A PCB defect dataset.
DeepPCB: a dataset contains 1,500 image pairs, each of which consists of a defect-free template image and an aligned tested image with annotations including positions of 6 most common types of PCB defects: open, short, mousebite, spur, pin hole and spurious copper.
All the images in this dataset are obtained from a linear scan CCD in resolution around 48 pixels per 1 millimetre. The defect-free template images are manually checked and cleaned from sampled images in the above manner. The original size of the template and tested image is around 16k x 16k pixels. Then they are cropped into many sub-images with size of 640 x 640 and aligned through template matching techniques. Next, a threshold is carefully selected to employ binarization to avoid illumination disturbance. Notice that pre-processing algorithms can be various according to the specific PCB defect detection algorithms, however, the image registration and thresholding techniques are common process for high-accuracy PCB defect localization and classification. An example pair in DeepPCB dataset is illustrated in the following figure, where the right one is the defect-free template image and the left one is the defective tested image with the ground truth annotations.

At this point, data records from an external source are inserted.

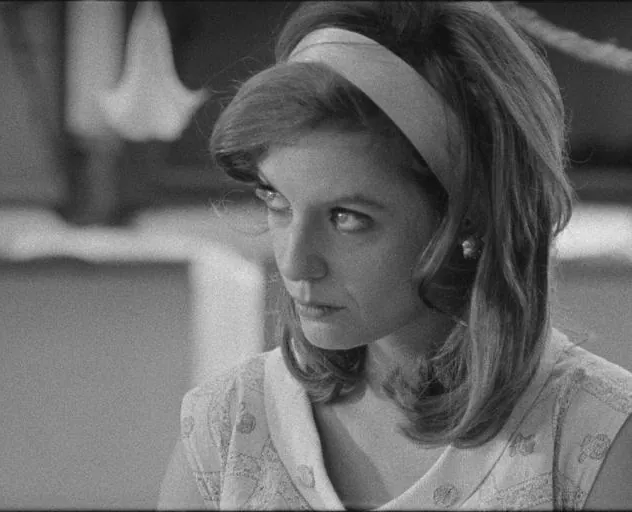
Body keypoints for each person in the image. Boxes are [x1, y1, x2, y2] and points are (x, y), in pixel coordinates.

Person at [157, 1, 632, 509]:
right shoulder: (227, 428)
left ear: (467, 215)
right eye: (277, 201)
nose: (294, 264)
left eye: (347, 217)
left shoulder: (597, 439)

We use the axis-aligned bounding box with a class ID for each defect in the tested images. As illustrated in the above, we annotate six common types of PCB defects: open, short, mousebite, spur, pin hole and spurious copper. Since there is only a few defects in the real tested image, we manually argument some artificial defects on each tested image according to the PCB defect patterns, which leads to around 3 to 12 defects in each 640 x 640 image. The number of PCB defects is shown in the following figure. We separate 1,000 images as training set and the remains as test set.

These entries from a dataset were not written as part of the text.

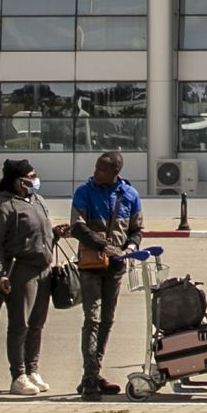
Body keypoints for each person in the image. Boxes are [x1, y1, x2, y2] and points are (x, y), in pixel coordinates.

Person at [0, 158, 65, 396]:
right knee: (20, 324)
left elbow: (41, 233)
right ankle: (18, 375)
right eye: (30, 176)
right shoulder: (3, 206)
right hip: (21, 270)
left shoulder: (37, 200)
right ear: (18, 181)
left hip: (44, 270)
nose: (34, 180)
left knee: (37, 324)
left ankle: (33, 369)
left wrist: (55, 235)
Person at [69, 152, 143, 400]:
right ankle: (90, 378)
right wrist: (104, 246)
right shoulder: (84, 192)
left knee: (107, 320)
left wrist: (130, 248)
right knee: (93, 319)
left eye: (102, 169)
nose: (96, 173)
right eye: (96, 168)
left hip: (116, 266)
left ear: (115, 172)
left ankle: (93, 371)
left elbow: (135, 230)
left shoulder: (130, 196)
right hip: (91, 264)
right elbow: (77, 227)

Each annotated image owns an annotation file with the same filename, e.g.00041000test.jpg_, 00041000temp.jpg_ and 00041000.txt are the tested image, template image and the corresponding annotation file. Each defect on the tested image are annotated as the format:x1,y1,x2,y2,type , where (x1,y1) and (x2,y2) is the top left and the bottom right corner of the bounding box of the defect. type is an integer ID that follows the matches: 0-background (not used), 1-open, 2-short, 3-mousebite, 4-spur, 5-copper, 6-pin-hole.

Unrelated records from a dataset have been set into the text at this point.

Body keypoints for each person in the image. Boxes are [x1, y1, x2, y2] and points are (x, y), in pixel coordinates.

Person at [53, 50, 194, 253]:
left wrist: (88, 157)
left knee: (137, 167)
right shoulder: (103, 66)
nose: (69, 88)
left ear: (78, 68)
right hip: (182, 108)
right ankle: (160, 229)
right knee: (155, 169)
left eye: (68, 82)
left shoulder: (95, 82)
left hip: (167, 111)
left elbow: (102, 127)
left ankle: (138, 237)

The annotation tool is now available with the source code in the ./tools directory.
The average precision rate and F-score are used for evaluation. A detection is correct only if the intersection of unit (IoU) between the detected bounding box and any of the ground truth box with the same class is larger than 0.33. F-score is calculated as: F-score=2PR/(P+R), where P and R is the precision and recall rate. Notice that F-score is threshold-sensitive, which means you could adjust your score threshold to obtain a better result. Although F-score is not as fair as the mAP criteria but more practical since a threshold should always be given when deploying the model and not all of the algorithms have a score evaluation for the target. Thus, F-score and mAP are both under consideration in the benchmarks.
The evaluation script for mAP and F-score are borrowed from Icdar2015 evaluation scripts with small modification (You may first register an account.). Here, we give the modified evaluation scripts and the ground truth gt.zip file of the test set in evaluation/ directory. You can evaluate your own method by following instructions: * run your algorithm and save the detect result for each image named as image_name.txt, where the image_name should be exactly the same as in the gt.zip. You should follow the format of evaluation/gt.zip except that the output description of each defect from your algorithm should be: x1,y1,x2,y2,confidence,type , where (x1,y1) and (x2,y2) is the top left and the bottom right corner of the bounding box of the defect. confidence is a float number to show how confident you believe such detection result. type is a string and should be one of the following: open,short,mousebite,spur,copper,pin-hole. Notice there is no space except the comma. * zip your .txt file to res.zip. (You should not contain any sub-directory in the res.zip file) * run the evaluation script: python script.py -s=res.zip -g=gt.zip
This section with the source code will be public after the acceptance of the paper.
Here we show some results of our model based on deep neural network. Our model achieves 98.6% mAp, 98.2% F-score @ 62FPS. More statistic analysis will be public after the acceptance of the paper. The green bounding box is the predicted location of the PCB defect with the confidence on the top of each.
Result pair 1:
This work is contributed by the paper On-line PCB Defect Detector On A New PCB Defect Dataset. You can only use this dataset for research purpose.